BRIEF:
Reproduce the material below word for word, leaving out the pictures.

RECORDS SHOWN:
--- --- ---
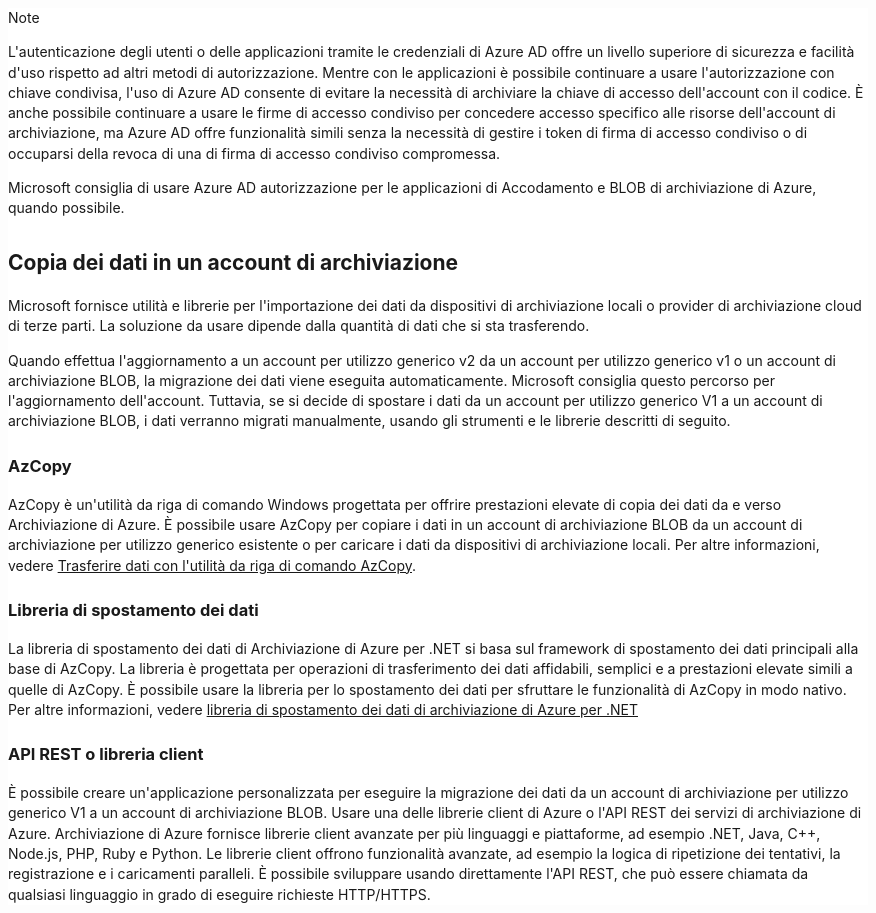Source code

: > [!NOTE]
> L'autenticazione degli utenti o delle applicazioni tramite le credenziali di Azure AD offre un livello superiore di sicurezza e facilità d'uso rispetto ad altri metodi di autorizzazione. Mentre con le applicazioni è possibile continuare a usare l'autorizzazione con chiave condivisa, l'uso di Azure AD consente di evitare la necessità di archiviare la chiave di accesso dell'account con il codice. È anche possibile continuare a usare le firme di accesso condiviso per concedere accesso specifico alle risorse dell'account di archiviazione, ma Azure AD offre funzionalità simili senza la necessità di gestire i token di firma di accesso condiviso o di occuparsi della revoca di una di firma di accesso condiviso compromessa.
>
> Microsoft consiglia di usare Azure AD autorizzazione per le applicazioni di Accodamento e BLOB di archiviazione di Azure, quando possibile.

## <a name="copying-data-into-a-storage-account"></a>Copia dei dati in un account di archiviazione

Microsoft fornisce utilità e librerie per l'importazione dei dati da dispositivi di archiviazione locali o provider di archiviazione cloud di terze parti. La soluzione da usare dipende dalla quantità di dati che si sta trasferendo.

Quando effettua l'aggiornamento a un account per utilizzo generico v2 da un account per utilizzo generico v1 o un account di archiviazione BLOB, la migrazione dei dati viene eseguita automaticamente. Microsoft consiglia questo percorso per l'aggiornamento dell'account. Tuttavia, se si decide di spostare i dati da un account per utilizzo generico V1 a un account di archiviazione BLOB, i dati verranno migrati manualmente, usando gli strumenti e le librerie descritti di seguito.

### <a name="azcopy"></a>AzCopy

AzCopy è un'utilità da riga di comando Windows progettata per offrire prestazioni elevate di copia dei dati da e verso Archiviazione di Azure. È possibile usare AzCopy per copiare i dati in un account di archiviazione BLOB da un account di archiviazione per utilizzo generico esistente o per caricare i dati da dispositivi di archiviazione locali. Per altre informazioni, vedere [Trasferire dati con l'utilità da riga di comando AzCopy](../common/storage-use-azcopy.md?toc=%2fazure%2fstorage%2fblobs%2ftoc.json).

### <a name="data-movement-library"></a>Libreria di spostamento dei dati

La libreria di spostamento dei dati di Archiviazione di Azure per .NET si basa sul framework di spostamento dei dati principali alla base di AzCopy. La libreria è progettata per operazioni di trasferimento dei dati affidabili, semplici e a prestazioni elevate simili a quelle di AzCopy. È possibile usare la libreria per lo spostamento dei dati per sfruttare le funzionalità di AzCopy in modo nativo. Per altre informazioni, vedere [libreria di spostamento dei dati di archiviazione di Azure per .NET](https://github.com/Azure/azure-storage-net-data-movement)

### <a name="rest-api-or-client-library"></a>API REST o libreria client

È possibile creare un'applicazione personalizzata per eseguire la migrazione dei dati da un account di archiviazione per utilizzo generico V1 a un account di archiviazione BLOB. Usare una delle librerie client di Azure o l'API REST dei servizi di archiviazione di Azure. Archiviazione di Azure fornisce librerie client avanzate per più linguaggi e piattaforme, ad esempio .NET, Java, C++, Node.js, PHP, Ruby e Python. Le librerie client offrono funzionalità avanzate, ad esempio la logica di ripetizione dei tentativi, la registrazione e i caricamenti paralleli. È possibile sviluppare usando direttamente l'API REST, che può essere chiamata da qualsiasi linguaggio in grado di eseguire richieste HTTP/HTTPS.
--- --- ---
ANSWER FOR THE TASK:
Source code

: > [!NOTE]
> L'autenticazione degli utenti o delle applicazioni tramite le credenziali di Azure AD offre un livello superiore di sicurezza e facilità d'uso rispetto ad altri metodi di autorizzazione. Mentre con le applicazioni è possibile continuare a usare l'autorizzazione con chiave condivisa, l'uso di Azure AD consente di evitare la necessità di archiviare la chiave di accesso dell'account con il codice. È anche possibile continuare a usare le firme di accesso condiviso per concedere accesso specifico alle risorse dell'account di archiviazione, ma Azure AD offre funzionalità simili senza la necessità di gestire i token di firma di accesso condiviso o di occuparsi della revoca di una di firma di accesso condiviso compromessa.
>
> Microsoft consiglia di usare Azure AD autorizzazione per le applicazioni di Accodamento e BLOB di archiviazione di Azure, quando possibile.

## <a name="copying-data-into-a-storage-account"></a>Copia dei dati in un account di archiviazione

Microsoft fornisce utilità e librerie per l'importazione dei dati da dispositivi di archiviazione locali o provider di archiviazione cloud di terze parti. La soluzione da usare dipende dalla quantità di dati che si sta trasferendo.

Quando effettua l'aggiornamento a un account per utilizzo generico v2 da un account per utilizzo generico v1 o un account di archiviazione BLOB, la migrazione dei dati viene eseguita automaticamente. Microsoft consiglia questo percorso per l'aggiornamento dell'account. Tuttavia, se si decide di spostare i dati da un account per utilizzo generico V1 a un account di archiviazione BLOB, i dati verranno migrati manualmente, usando gli strumenti e le librerie descritti di seguito.

### <a name="azcopy"></a>AzCopy

AzCopy è un'utilità da riga di comando Windows progettata per offrire prestazioni elevate di copia dei dati da e verso Archiviazione di Azure. È possibile usare AzCopy per copiare i dati in un account di archiviazione BLOB da un account di archiviazione per utilizzo generico esistente o per caricare i dati da dispositivi di archiviazione locali. Per altre informazioni, vedere [Trasferire dati con l'utilità da riga di comando AzCopy](../common/storage-use-azcopy.md?toc=%2fazure%2fstorage%2fblobs%2ftoc.json).

### <a name="data-movement-library"></a>Libreria di spostamento dei dati

La libreria di spostamento dei dati di Archiviazione di Azure per .NET si basa sul framework di spostamento dei dati principali alla base di AzCopy. La libreria è progettata per operazioni di trasferimento dei dati affidabili, semplici e a prestazioni elevate simili a quelle di AzCopy. È possibile usare la libreria per lo spostamento dei dati per sfruttare le funzionalità di AzCopy in modo nativo. Per altre informazioni, vedere [libreria di spostamento dei dati di archiviazione di Azure per .NET](https://github.com/Azure/azure-storage-net-data-movement)

### <a name="rest-api-or-client-library"></a>API REST o libreria client

È possibile creare un'applicazione personalizzata per eseguire la migrazione dei dati da un account di archiviazione per utilizzo generico V1 a un account di archiviazione BLOB. Usare una delle librerie client di Azure o l'API REST dei servizi di archiviazione di Azure. Archiviazione di Azure fornisce librerie client avanzate per più linguaggi e piattaforme, ad esempio .NET, Java, C++, Node.js, PHP, Ruby e Python. Le librerie client offrono funzionalità avanzate, ad esempio la logica di ripetizione dei tentativi, la registrazione e i caricamenti paralleli. È possibile sviluppare usando direttamente l'API REST, che può essere chiamata da qualsiasi linguaggio in grado di eseguire richieste HTTP/HTTPS.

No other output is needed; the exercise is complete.